Apprendi did not overrule Almendarez-Torres. See Apprendi,
530 U.S. at 489-90, 496; see also United States v. Dabeit, 231
F.3d 979, 984 (5th Cir. 2000), cert. denied, 531 U.S. 1202
(2001). Hernandez-Jaimez’s argument is therefore foreclosed.

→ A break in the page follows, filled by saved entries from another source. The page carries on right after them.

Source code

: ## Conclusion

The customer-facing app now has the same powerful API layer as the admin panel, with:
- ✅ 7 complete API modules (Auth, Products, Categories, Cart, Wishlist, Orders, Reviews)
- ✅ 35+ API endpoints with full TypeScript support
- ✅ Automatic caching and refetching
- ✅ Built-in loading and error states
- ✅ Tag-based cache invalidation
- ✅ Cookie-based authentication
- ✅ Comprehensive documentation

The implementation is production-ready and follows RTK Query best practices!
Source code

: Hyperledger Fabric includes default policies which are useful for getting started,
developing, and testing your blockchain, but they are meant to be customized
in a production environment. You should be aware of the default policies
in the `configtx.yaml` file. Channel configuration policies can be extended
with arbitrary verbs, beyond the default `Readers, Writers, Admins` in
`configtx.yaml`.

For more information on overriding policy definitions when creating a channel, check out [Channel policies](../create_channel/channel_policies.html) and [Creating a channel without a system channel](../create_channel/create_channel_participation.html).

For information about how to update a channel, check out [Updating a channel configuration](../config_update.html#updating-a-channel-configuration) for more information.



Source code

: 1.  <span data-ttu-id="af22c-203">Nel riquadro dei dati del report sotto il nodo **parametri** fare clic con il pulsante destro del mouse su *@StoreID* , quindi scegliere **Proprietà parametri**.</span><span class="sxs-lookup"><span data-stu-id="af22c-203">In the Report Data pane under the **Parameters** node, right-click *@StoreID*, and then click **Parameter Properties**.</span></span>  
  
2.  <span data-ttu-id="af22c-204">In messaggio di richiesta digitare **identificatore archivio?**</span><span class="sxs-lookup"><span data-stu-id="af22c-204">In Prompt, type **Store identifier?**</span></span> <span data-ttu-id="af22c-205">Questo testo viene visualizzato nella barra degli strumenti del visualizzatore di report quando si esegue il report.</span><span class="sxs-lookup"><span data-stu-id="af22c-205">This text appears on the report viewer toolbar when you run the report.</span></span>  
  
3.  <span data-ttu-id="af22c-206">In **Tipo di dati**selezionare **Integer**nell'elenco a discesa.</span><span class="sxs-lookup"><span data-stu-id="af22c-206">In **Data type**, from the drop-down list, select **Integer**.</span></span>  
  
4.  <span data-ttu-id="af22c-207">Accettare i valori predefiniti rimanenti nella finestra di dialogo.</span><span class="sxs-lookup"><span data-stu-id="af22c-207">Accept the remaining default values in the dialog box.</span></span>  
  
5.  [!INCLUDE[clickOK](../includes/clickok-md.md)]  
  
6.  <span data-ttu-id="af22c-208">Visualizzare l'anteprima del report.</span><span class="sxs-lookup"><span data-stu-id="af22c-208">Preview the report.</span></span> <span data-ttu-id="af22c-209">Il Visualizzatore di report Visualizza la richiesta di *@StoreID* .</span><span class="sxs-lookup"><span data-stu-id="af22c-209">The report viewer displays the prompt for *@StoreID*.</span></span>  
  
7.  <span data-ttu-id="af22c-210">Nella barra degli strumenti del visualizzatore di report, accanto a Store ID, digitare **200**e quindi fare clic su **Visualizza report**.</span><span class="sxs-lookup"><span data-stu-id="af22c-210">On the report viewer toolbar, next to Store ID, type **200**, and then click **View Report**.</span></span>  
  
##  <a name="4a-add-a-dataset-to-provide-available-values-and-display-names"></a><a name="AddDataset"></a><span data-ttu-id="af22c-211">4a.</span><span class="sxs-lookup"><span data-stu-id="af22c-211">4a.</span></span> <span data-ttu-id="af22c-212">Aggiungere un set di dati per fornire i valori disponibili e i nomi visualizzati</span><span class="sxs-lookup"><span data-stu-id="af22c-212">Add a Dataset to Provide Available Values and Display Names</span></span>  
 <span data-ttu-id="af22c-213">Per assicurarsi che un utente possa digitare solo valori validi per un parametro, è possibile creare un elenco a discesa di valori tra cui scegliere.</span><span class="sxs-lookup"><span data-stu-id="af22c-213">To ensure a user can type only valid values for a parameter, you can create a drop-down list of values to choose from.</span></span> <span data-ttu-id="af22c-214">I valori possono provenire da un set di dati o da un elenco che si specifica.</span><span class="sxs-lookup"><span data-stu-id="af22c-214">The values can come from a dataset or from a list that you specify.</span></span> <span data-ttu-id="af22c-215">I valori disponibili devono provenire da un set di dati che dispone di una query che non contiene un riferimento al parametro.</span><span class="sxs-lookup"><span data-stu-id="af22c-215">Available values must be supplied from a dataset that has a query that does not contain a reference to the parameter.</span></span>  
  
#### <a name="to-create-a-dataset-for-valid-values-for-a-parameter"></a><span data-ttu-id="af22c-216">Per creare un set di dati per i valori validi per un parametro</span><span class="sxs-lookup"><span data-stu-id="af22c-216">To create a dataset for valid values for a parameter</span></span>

Hernandez-Jaimez also contends that his indictment violated
the Fifth and Sixth Amendments because it lacked an allegation
that he acted with general intent. This claim is beyond the
scope of remand as it is could have been raised on the original
appeal. See United States v. Hass, 199 F.3d 749, 752 (5th Cir.
1999), cert. denied, 531 U.S. 812 (2000). Regardless, as
Hernandez-Jaimez acknowledges, the claim is foreclosed by this
court’s precedent in United States v. Guzman-Ocampo, 236 F.3d
233, 236 (5th Cir. 2000), cert. denied, 121 S. Ct. 2600 (2001),
and United States v. Berrios-Centeno, 250 F.3d 294, 299-300 (5th
Cir.), cert. denied, 122 S. Ct. 288 (2001). Accordingly, the
judgment of the district court is AFFIRMED.